Üblicherweise haben reine Elektrofahrzeuge Batteriegrößen von 50 bis 100 Kilowattstunden. Umgerechnet heißt das: Bis 2030 ist eine Produktionskapazität von mehr als 1.000 Gigawattstunden notwendig, um die europäischen Automobilhersteller zu versorgen. Die Industrie steht daher vor der Herausforderung, Kosten zu senken und gleichzeitig große Batteriefabriken in Europa aufzubauen. Diese Gigafactories müssen wirtschaftlich und nachhaltig betrieben werden. Nur so können in jedem Preissegment Elektrofahrzeuge in ausreichender Menge angeboten werden.
Um den Batteriebedarf lokal zu decken, sind allein in Europa 20 Gigafactories bis 2030 notwendig.
„Der weltweite Bedarf an Antriebsbatterien wird sich bis zum Jahr 2030 voraussichtlich mehr als verzehnfachen“, hat Frank Seuster, Partner für Produkt und Technologie bei Porsche Consulting, mit seinem Expertenteam hochgerechnet. „Um den Batteriebedarf lokal zu decken, sind allein in Europa 20 Gigafactories bis 2030 notwendig“, sagt Seuster. Für den Geschäftserfolg von Unternehmen und Investoren wird entscheidend sein, welche Batterietechnologien sie mit welchen Produktionsprozessen an welchem Standort herstellen. Denn allein für die Batteriezellfertigung seien europaweit bis 2030 Investitionen von über 50 Milliarden Euro erforderlich, so der Berater.
Welche Batterietechnologie ist die Richtige?
Aus Kundensicht müssen sich Elektrofahrzeuge an konventionellen Modellen mit Verbrennungsmotor messen lassen.
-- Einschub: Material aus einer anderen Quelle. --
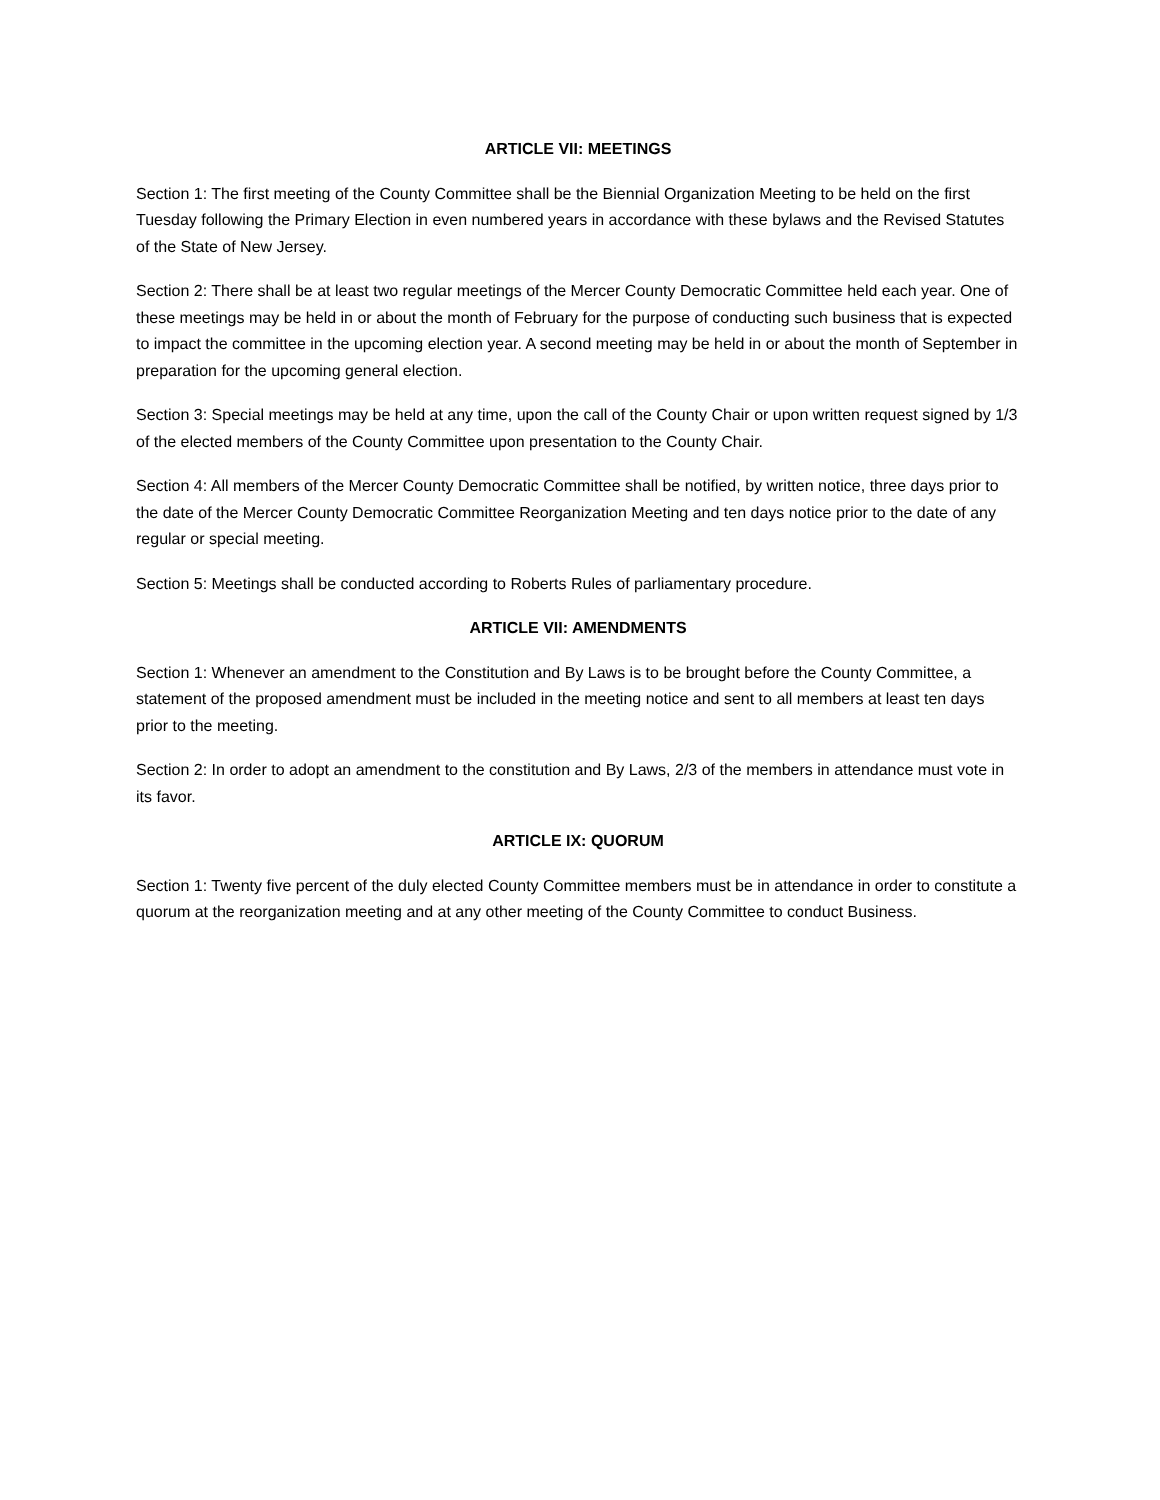ARTICLE VII: MEETINGS
Section 1: The first meeting of the County Committee shall be the Biennial Organization Meeting to be held on the first Tuesday following the Primary Election in even numbered years in accordance with these bylaws and the Revised Statutes of the State of New Jersey.
Section 2: There shall be at least two regular meetings of the Mercer County Democratic Committee held each year. One of these meetings may be held in or about the month of February for the purpose of conducting such business that is expected to impact the committee in the upcoming election year. A second meeting may be held in or about the month of September in preparation for the upcoming general election.
Section 3: Special meetings may be held at any time, upon the call of the County Chair or upon written request signed by 1/3 of the elected members of the County Committee upon presentation to the County Chair.
Section 4: All members of the Mercer County Democratic Committee shall be notified, by written notice, three days prior to the date of the Mercer County Democratic Committee Reorganization Meeting and ten days notice prior to the date of any regular or special meeting.
Section 5: Meetings shall be conducted according to Roberts Rules of parliamentary procedure.
ARTICLE VII: AMENDMENTS
Section 1: Whenever an amendment to the Constitution and By Laws is to be brought before the County Committee, a statement of the proposed amendment must be included in the meeting notice and sent to all members at least ten days prior to the meeting.
Section 2: In order to adopt an amendment to the constitution and By Laws, 2/3 of the members in attendance must vote in its favor.
ARTICLE IX: QUORUM
Section 1: Twenty five percent of the duly elected County Committee members must be in attendance in order to constitute a quorum at the reorganization meeting and at any other meeting of the County Committee to conduct Business.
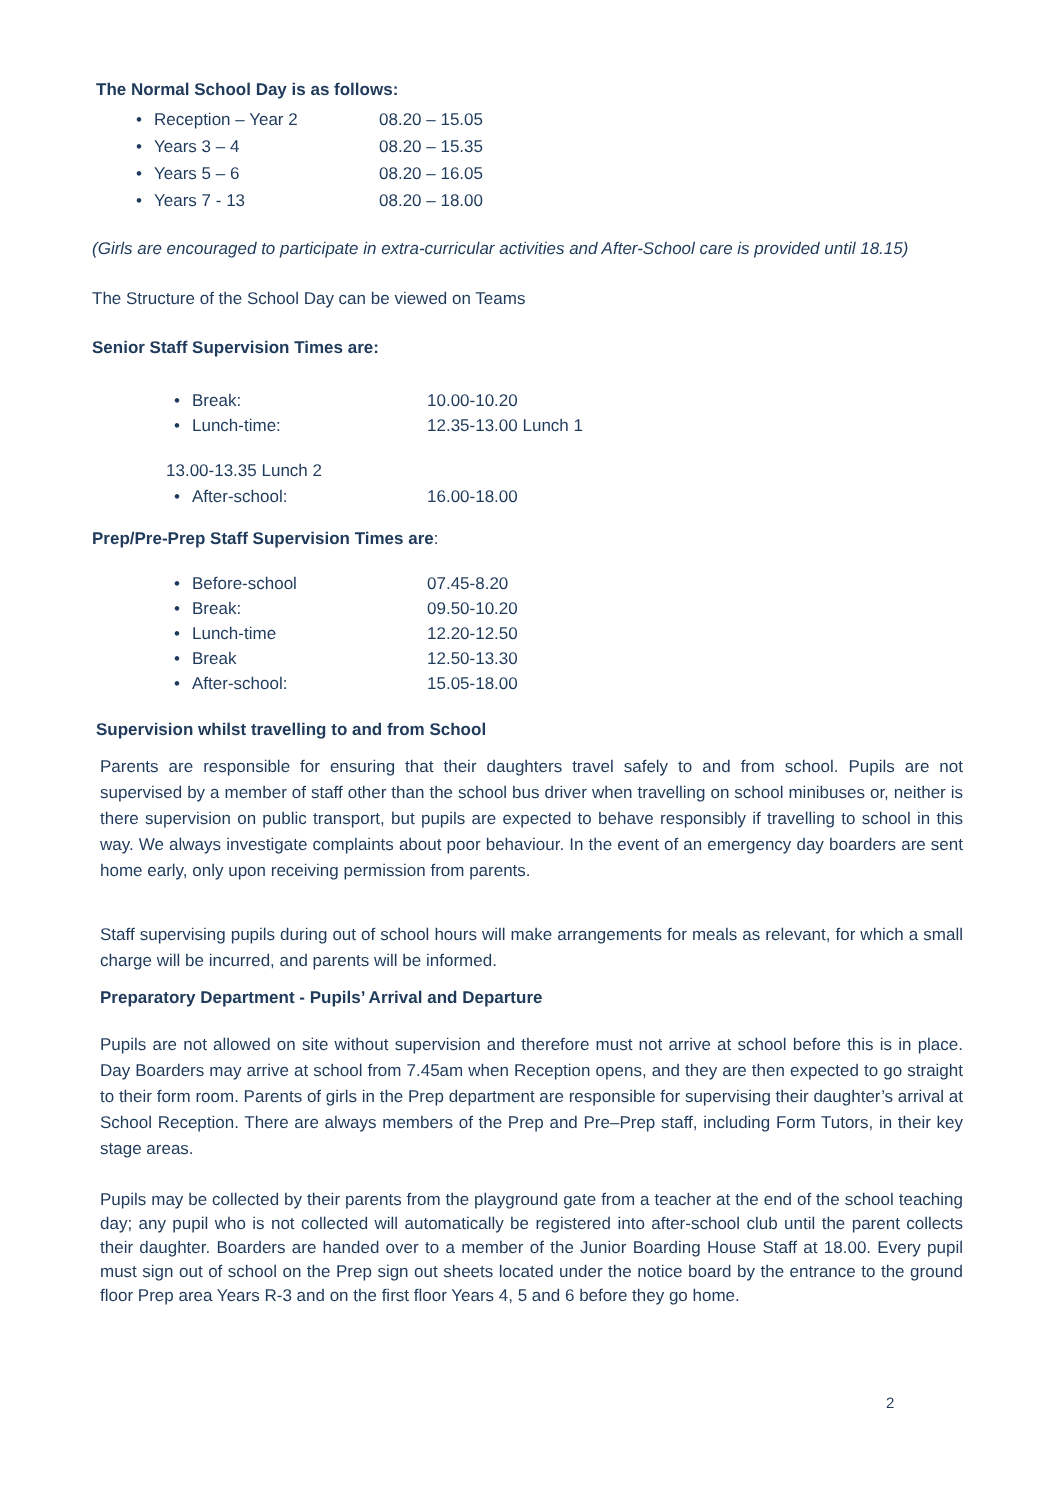The Normal School Day is as follows:
• Reception – Year 2 08.20 – 15.05
• Years 3 – 4 08.20 – 15.35
• Years 5 – 6 08.20 – 16.05
• Years 7 - 13 08.20 – 18.00
(Girls are encouraged to participate in extra-curricular activities and After-School care is provided until 18.15)
The Structure of the School Day can be viewed on Teams
Senior Staff Supervision Times are:
• Break: 10.00-10.20
• Lunch-time: 12.35-13.00 Lunch 1
13.00-13.35 Lunch 2
• After-school: 16.00-18.00
Prep/Pre-Prep Staff Supervision Times are:
• Before-school 07.45-8.20
• Break: 09.50-10.20
• Lunch-time 12.20-12.50
• Break 12.50-13.30
• After-school: 15.05-18.00
Supervision whilst travelling to and from School
Parents are responsible for ensuring that their daughters travel safely to and from school. Pupils are not supervised by a member of staff other than the school bus driver when travelling on school minibuses or, neither is there supervision on public transport, but pupils are expected to behave responsibly if travelling to school in this way. We always investigate complaints about poor behaviour. In the event of an emergency day boarders are sent home early, only upon receiving permission from parents.
Staff supervising pupils during out of school hours will make arrangements for meals as relevant, for which a small charge will be incurred, and parents will be informed.
Preparatory Department - Pupils’ Arrival and Departure
Pupils are not allowed on site without supervision and therefore must not arrive at school before this is in place. Day Boarders may arrive at school from 7.45am when Reception opens, and they are then expected to go straight to their form room. Parents of girls in the Prep department are responsible for supervising their daughter’s arrival at School Reception. There are always members of the Prep and Pre–Prep staff, including Form Tutors, in their key stage areas.
Pupils may be collected by their parents from the playground gate from a teacher at the end of the school teaching day; any pupil who is not collected will automatically be registered into after-school club until the parent collects their daughter. Boarders are handed over to a member of the Junior Boarding House Staff at 18.00. Every pupil must sign out of school on the Prep sign out sheets located under the notice board by the entrance to the ground floor Prep area Years R-3 and on the first floor Years 4, 5 and 6 before they go home.
2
Vorteile bieten viele Elektroautos beispielsweise bei Beschleunigung und Fahrkomfort. Allerdings wünschen sich die meisten Kunden derzeit vor allem, seltener Ladestationen ansteuern zu müssen, um Zwangspausen auf Langstrecken zu vermeiden. Ein Weg dahin sind leistungsfähigere Batterien mit höherer Energiedichte. Bei gleichbleibenden Dimensionen kann der Akku dem Fahrzeug also mehr Reichweite ermöglichen. Mehr Energie, aber nicht mehr Platzbedarf für die Batterie, lautet das engagierte Entwicklungsziel. Obendrein muss der Preis sinken. Beides kann durch technologischen Fortschritt gelingen.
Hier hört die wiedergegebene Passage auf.